Jamaica may be about to suffer the worst economic crisis in the country's history, according to former Prime Minister Edward Seaga.
Seaga, who was yesterday addressing a National Council on Youth Leadership at the University of the West Indies, Mona campus, said the current global economic crisis would hit Jamaica much harder than that of the 1980s.
"What we are concerned about is if the automobile industry really goes into a deep depression, there will be less demand for alumina," Seaga said. "So then we are going to go back to where we were in the early '80s where, with the shortfall in exports of alumina bauxite, we are going to suffer a reduction in our foreign exchange earnings."
Greater threat
He said the current situation is a greater threat to Jamaica as other countries are sharing the economic crisis.
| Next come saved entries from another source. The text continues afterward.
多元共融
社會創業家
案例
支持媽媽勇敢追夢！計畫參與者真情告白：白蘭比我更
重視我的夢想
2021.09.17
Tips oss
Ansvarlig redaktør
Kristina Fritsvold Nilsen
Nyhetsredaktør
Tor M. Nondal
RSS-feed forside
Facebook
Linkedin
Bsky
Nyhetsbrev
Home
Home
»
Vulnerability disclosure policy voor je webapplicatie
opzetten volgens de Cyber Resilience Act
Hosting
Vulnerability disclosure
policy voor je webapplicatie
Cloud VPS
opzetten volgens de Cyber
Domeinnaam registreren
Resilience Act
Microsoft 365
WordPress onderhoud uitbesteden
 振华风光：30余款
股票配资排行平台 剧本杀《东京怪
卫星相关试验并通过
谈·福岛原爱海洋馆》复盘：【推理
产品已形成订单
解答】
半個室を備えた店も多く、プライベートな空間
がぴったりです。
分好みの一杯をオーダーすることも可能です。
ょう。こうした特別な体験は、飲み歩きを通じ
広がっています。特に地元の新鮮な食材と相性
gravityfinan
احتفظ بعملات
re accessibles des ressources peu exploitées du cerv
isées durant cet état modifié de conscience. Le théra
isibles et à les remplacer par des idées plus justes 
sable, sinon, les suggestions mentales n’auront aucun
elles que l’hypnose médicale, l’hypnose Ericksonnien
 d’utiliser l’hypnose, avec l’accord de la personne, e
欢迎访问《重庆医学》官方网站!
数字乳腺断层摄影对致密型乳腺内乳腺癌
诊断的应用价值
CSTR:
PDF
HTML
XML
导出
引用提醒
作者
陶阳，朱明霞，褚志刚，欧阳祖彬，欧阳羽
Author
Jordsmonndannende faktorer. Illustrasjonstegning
"In the case of the 1980s, there was a very steep fall in foreign exchange earnings. [To stop this] I asked Washington to buy a significant amount of our bauxite, and they did buy quite a few million tonnes of bauxite which enabled us to survive at a time when it was absolutely critical," Seaga, who was prime minister from 1980 to 1989, said. "Well there will be no such thing this time. This time, the US is in a problem. So they are not going to be among those who are going to be of assistance. Hence, you have a situation where the possibility exists that the alumina industry and the bauxite industry in Jamaica is going to have a severe downturn which is going to lose us foreign exchange earnings."